I note that it’s still too soon to see any impact of that cold weather event on the actual underlying rate of new infections.  That ought to take (by my estimate) 16 days to filter into the reported numbers.

Super Bowl? Maybe.  The timing is pretty good for this to be the post-Super-Bowl “explosion” of cases.  I date the turn of that shallow bottom to 2/21/2021, which is exactly 16 days after the Super Bowl.  And 16 days is exactly the lag that I would expect, and have talked about at length in prior postings.

(I realize that in prior posts I mocked the whole idea of a post-Super-Bowl “explosion” of cases, but the data are what they are.  Right now, that’s at least as plausible as any other explanation due to the timing of the upturn.)

But what about Canada?  Turns out, a high a proportion of the Canadian population watches the Super Bowl.  This source shows a peak of 11M viewers, or about 29% of the Canadian population, versus 150M in the U.S., or 45% of the U.S. population.   So you can’t rule out a post-Super-Bowl explosion based on the simultaneous bottoms in the U.S. and Canadian data.
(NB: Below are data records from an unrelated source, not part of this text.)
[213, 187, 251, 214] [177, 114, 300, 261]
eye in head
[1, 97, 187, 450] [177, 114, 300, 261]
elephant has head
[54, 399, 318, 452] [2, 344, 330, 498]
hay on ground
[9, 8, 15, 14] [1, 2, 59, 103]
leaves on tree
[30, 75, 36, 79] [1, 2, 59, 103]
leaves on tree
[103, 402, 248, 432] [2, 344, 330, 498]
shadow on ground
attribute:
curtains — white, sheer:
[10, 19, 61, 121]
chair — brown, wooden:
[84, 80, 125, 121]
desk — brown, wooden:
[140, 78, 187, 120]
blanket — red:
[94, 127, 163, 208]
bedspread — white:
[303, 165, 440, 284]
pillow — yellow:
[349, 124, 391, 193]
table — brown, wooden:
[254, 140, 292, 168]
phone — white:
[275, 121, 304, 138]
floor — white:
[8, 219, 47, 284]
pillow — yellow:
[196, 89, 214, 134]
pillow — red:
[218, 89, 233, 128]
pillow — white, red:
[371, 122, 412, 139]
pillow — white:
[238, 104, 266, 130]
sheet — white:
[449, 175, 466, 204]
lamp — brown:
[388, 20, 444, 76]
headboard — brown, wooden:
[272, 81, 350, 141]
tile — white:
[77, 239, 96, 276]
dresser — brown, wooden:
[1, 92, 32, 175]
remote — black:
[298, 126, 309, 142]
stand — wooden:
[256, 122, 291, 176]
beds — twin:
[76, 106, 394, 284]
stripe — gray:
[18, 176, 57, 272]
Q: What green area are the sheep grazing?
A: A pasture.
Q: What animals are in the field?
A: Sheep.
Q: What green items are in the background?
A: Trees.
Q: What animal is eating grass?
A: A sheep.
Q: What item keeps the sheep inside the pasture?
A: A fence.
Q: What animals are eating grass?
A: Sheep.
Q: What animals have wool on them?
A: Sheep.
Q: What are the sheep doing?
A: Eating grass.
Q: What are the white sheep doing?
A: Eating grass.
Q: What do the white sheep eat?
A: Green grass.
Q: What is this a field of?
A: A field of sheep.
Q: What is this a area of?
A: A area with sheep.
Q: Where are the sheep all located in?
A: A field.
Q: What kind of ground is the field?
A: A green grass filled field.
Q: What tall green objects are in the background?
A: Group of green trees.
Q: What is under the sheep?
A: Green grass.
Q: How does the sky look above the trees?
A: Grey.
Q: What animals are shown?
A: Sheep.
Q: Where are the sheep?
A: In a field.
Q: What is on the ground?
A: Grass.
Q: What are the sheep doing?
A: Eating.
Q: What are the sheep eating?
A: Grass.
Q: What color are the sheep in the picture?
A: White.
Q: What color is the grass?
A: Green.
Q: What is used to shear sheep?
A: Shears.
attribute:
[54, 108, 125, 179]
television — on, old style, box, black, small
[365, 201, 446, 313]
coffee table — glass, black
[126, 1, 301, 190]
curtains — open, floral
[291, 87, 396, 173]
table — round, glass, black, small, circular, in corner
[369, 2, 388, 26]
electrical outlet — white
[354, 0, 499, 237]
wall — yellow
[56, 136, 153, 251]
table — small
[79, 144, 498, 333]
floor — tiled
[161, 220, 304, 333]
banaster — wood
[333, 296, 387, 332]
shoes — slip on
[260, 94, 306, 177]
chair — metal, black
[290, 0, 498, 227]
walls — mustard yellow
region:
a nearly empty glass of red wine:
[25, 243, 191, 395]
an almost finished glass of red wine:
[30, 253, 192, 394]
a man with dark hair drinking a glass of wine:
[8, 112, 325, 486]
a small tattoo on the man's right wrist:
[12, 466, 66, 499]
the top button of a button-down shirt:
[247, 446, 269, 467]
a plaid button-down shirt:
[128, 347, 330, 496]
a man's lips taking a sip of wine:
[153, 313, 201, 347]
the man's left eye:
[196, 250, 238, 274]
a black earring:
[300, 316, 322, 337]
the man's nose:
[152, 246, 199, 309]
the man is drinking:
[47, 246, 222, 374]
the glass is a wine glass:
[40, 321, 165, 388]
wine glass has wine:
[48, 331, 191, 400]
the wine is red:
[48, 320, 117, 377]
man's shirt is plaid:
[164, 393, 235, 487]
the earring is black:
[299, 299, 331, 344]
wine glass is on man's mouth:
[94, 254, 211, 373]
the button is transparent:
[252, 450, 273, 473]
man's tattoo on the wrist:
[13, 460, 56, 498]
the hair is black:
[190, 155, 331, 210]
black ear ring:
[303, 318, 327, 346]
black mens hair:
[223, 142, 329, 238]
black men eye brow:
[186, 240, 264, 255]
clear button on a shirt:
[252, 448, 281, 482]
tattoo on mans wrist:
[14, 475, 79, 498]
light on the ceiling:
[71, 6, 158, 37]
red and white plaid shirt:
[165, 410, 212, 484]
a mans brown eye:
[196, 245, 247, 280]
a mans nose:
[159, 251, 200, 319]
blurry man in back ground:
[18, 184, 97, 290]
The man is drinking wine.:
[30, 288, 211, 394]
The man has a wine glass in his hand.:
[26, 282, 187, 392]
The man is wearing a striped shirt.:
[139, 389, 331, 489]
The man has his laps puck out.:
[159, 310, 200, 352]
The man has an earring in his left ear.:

That said, the patterns by state don’t really support this well.  First, it’s far from uniform.  For example, there’s no change in either New York or California.  Don’t they have Super Bowl parties there?  Beyond that, the upticks are not disproportionate in Florida, Kansas or Missouri, where one would expect there to have been a disproportion fraction of the population involved in Super Bowl parties.

End of seasonality?  Possibly.  An alternative explanation is that the natural seasonality of COVID-19 is running its course.  Which is not intrinsically different from saying “stuff happens”.

This has some support in terms of the places where we are and aren’t seeing this leveling off or upturn.   I first spotted a leveling-off and upturn among the states that led the way up on the U.S. Third Wave.  And now I’m still not seeing much of an upturn at all on the U.S. coasts, which were the areas that lagged on the third wave.  E.g., in the chart above, almost all the U.S. South Atlantic states continue on a downward trend in daily new cases.

The U.K. variant?  No, it’s too soon for this to be due to the U.K variant.  That remains on track to become the most prevalent strain in mid-March.  The most recent data from Helix Corporation, based on moving averages posted through 2/21/2021, shows that the B.1.1.7 (U.K.) variant accounted for (my estimate) 13.5% of all U.S. coronavirus cases.  (That’s from combining the two SGTF tables).  Given sample sizes and such, that’s consistent with (my) predicted 15%.  It’s not yet prevalent enough to be driving new case rates upward.